List of tasks =>
(a) According to the quoted article in the blog post about a small farm and smart homes, which household things will soon be connected to the internet? Name them all.
(b) In the blog post about a small farm and smart homes, how long does the quoted article say the honeymoon period for a new gadget lasts?
(c) Go on with the blog post about a small farm and smart homes, starting after its final line.
Start of Supplied passage
Country Living Series

Monday, January 6, 2014

The house from hell...

It may come as no surprise to all of you that my childhood fantasies about the Perfect House involved variations on the same theme: something small, rural, cabin-like, cozy, rustic, and simple.



A small farm was usually part of that fantasy.


Thanks to the partnership with my beloved, much of this fantasy has come true. We are quite content on our little farm.

Anyway, this contentment came into focus when I saw an article discussing "smart homes" which boasts, "Your coffee machine, washing machine, heating, and even your garden will all soon be connected to the internet."

Rather than the timeless, patient joys of a cozy house, cherished garden, and farm animals... the article informs us that "The past 12 months have witnessed some remarkable innovations... Yet consumers admit to already being impatient for the next big thing. The honeymoon period for a new gadget is four months, with users confessing that boredom sets in beyond that."

Boredom. After four months.

(Zombie voice): "Need...something...new."
End of Supplied passage
Start of Entries provided
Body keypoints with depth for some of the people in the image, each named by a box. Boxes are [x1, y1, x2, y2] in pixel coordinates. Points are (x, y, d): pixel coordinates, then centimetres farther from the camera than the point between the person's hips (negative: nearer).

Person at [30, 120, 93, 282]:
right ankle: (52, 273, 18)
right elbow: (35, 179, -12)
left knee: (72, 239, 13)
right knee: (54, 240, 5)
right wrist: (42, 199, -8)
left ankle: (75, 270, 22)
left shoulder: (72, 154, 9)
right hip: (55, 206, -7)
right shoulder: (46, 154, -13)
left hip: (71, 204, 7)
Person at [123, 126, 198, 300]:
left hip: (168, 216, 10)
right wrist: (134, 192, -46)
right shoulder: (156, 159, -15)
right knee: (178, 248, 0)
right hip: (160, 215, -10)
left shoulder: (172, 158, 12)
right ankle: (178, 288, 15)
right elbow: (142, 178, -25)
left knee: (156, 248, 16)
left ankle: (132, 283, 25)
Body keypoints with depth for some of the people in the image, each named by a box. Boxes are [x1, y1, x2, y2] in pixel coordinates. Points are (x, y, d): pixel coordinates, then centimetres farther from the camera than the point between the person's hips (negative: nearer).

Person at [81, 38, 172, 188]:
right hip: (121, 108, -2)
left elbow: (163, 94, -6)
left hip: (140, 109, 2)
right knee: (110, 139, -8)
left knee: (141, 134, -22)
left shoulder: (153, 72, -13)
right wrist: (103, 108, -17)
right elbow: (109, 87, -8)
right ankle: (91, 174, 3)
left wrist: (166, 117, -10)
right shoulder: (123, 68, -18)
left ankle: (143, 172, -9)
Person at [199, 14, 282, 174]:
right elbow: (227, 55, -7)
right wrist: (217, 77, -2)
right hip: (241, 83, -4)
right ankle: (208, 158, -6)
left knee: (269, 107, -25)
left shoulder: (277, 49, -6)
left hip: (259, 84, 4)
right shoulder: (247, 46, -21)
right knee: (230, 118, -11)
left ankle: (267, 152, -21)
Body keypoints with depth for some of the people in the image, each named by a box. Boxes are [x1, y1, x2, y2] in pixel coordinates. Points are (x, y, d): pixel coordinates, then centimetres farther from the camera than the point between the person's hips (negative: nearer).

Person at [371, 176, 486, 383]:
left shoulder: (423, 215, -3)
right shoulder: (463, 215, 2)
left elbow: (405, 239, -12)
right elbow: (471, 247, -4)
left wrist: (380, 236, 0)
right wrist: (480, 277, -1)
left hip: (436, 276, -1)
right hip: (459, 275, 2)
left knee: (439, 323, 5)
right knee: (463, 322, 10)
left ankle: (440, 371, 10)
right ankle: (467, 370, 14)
End of Entries provided
Task-by-task outputs =>
(a) The coffee machine, the washing machine, the heating, and the garden.

(b) Four months.

(c)
In four months, I can grow an entire garden, and every day there's something new. There's no possible way I want my garden "connected to the internet." Heck, I go to the garden to get AWAY from the internet and other worldly distractions.

But it gets worse. "[A] quarter of consumers claimed they were bored within just four weeks, eager to upgrade as their friends and colleagues got newer phones."

It appears technology is trying to save people from themselves. "[T]here is very much a next big thing coming. That smartphone or tablet is no longer merely a portable window on the web, it’s increasingly the gateway to an internet of things, whereby your coffee machine, washing machine, heating, even your garden, are all connected to the internet... What may sound like a futuristic set-up is approaching faster than anyone anticipated... And your yucca can even inform you, via an app, when it needs watering."

Apparently this worship of technology isn't universal. As one person succinctly commented, "Who, in their right mind, thinks this is a good idea..?"

Technophiles are getting to the point where they're letting technology think for them. You know why encyclopedia sales are in the toilet? Because it's too much work to physically look something up. Instead you punch the request for info into your smart phone and have the world of answers at your fingertips. But has this ability made people wiser? I don't think so.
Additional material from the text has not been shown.